In quel caso non esiste un vincitore, quanto un insieme di qualità che convergono, che non possono sfociare in un podio. C’è di più che la supposta efficacia della azione, perché forse a quel punto sono più “semplici” le tecniche di autodifesa di discipline più recenti. Questa panoramica non vuole assolutamente essere una classifica, perché a quel punto avremmo la degenerazione del confronto, suggerendo che nel confronto i migliori siamo noi sminuendo le altre esperienze. Questa è presunzione. La mia affermazione va in direzione opposta, affermando che non siamo i migliori, ma che di certo siamo diversi. 

Siamo partiti con l’idea di costruire una strada e nel tempo ci siamo accorti che è -anche- una strada faticosa, ma allo stesso tempo diversa, condividendo magari degli aspetti, delle caratteristiche, ma comunque percorrendo una nostra via, o Do, se preferite. Cosa che è possibile constatare in piccole sfumature che sono come le spezie, danno un sapore diverso. 

L’ altro pomeriggio a Spilimbergo mi sono imbattuto in un manifesto della FiJIKAM (organo ufficiale del CONI per quanto riguarda il Karate sportivo e Sport da combattimento), un manifesto che mi ha davvero colpito per intelligenza e sensibilità. Una cintura nera che faceva il saluto a una simpatica bambina compiaciuta. Una pubblicità arguta, la prima devo dire, che promuova l’autodifesa nei presupposti sacrosanti del rispetto della dignità e della propria autostima, piuttosto che dei ridondati e biechi manifesti che fanno leva sulla paura e sulla violenza subita dalle donne. In questo caso la raffinatezza dell’immagina dice tutto. 

Mi sono soffermato soddisfatto a guardarla e mi sono venute alla mente due cose. La prima, quando spiego il concetto di saluto nel nostro dojo; non un riconoscimento dell’autorità rappresentata dal maestro (autorità= timore) quanto un reciproco riconoscersi e rispettarsi, dove il saluto diviene: io saluto e rispetto voi e voi lo stesso con me, autorevolezza= accettazione attiva e partecipata. 

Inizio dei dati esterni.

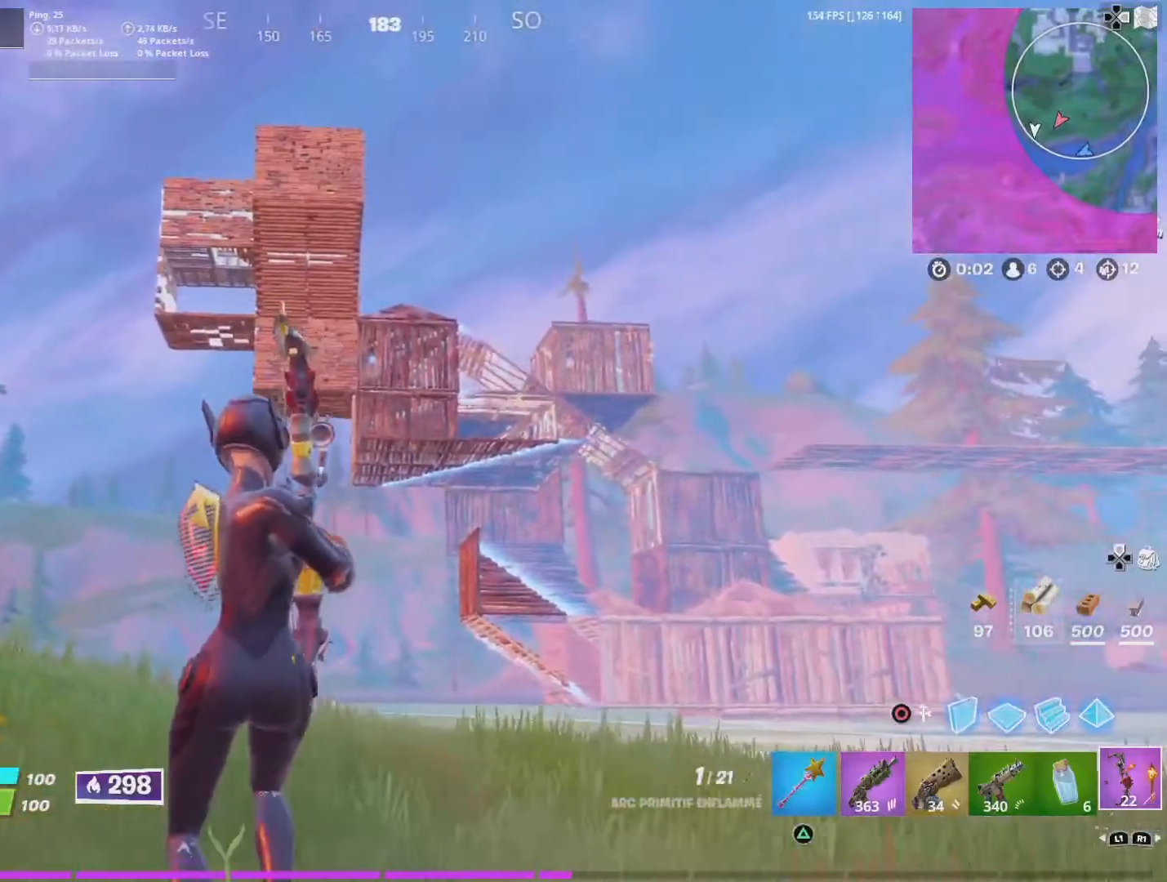
{"buttons": [], "left_stick": "right", "right_stick": "center", "events": [[133, "left_stick", "right"]]}
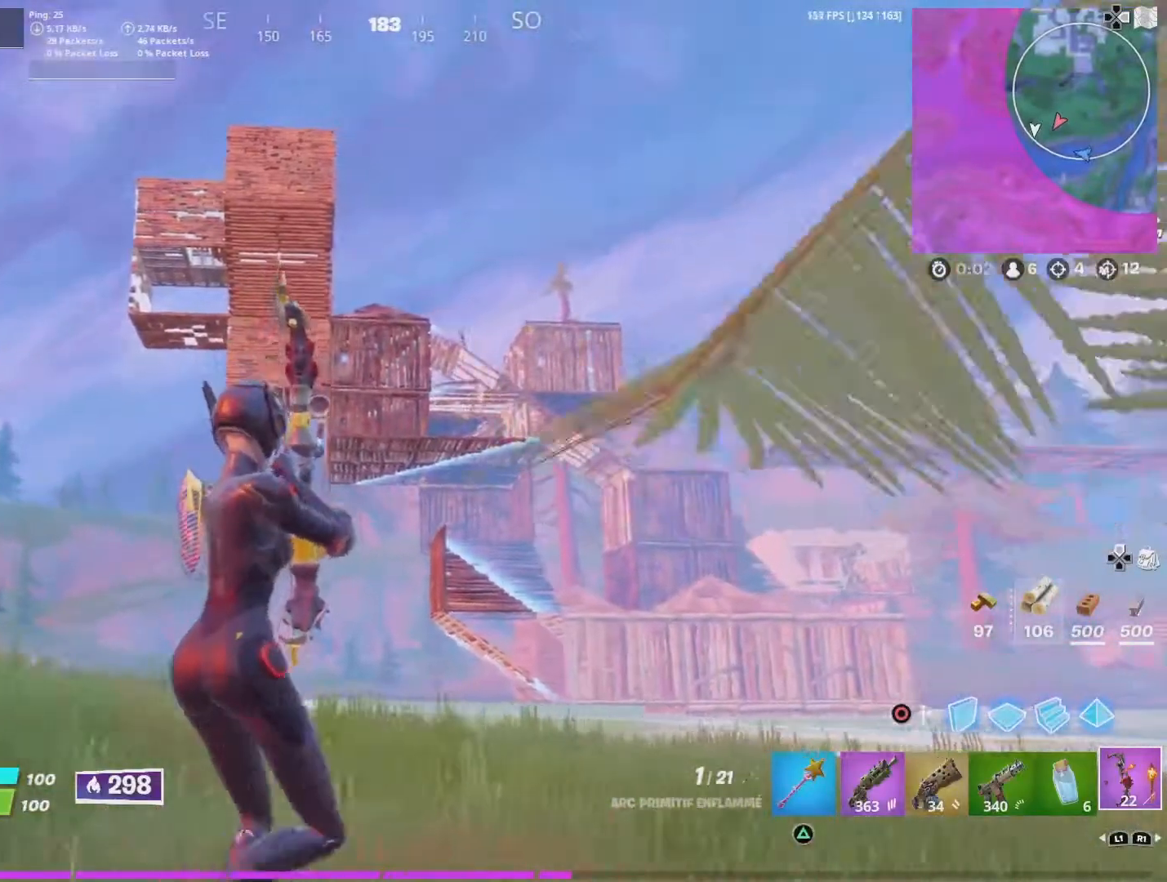
{"buttons": [], "left_stick": "up", "right_stick": "center", "events": [[133, "left_stick", "up-right"], [367, "left_stick", "up"]]}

La seconda, quando chiedo soprattutto ai bambini, qual è la prima cosa che hanno imparato nel dojo, ogni tanto qualcuno con la schiettezza che è tipica loro dice: il saluto. Questa risposta io la traduco in rispetto. Non imparano un concetto, bensì lo mettono in pratica. Il difficile non è farlo in palestra, quanto poi esportarlo nella vita, perché salutare significa riconoscere anche le persone al di fuori del dojo, riconoscere e farsi conoscere, guardare negli occhi e rendersi vivi in questo atto, divenendo coscienti di una propria dimensione, di un valore intrinseco e unico. Così questa bella immagine mi ha parlato. Prima della difesa, prima della tecnica, prima della medaglia… c’è la persona e dal lì può davvero partire tutto.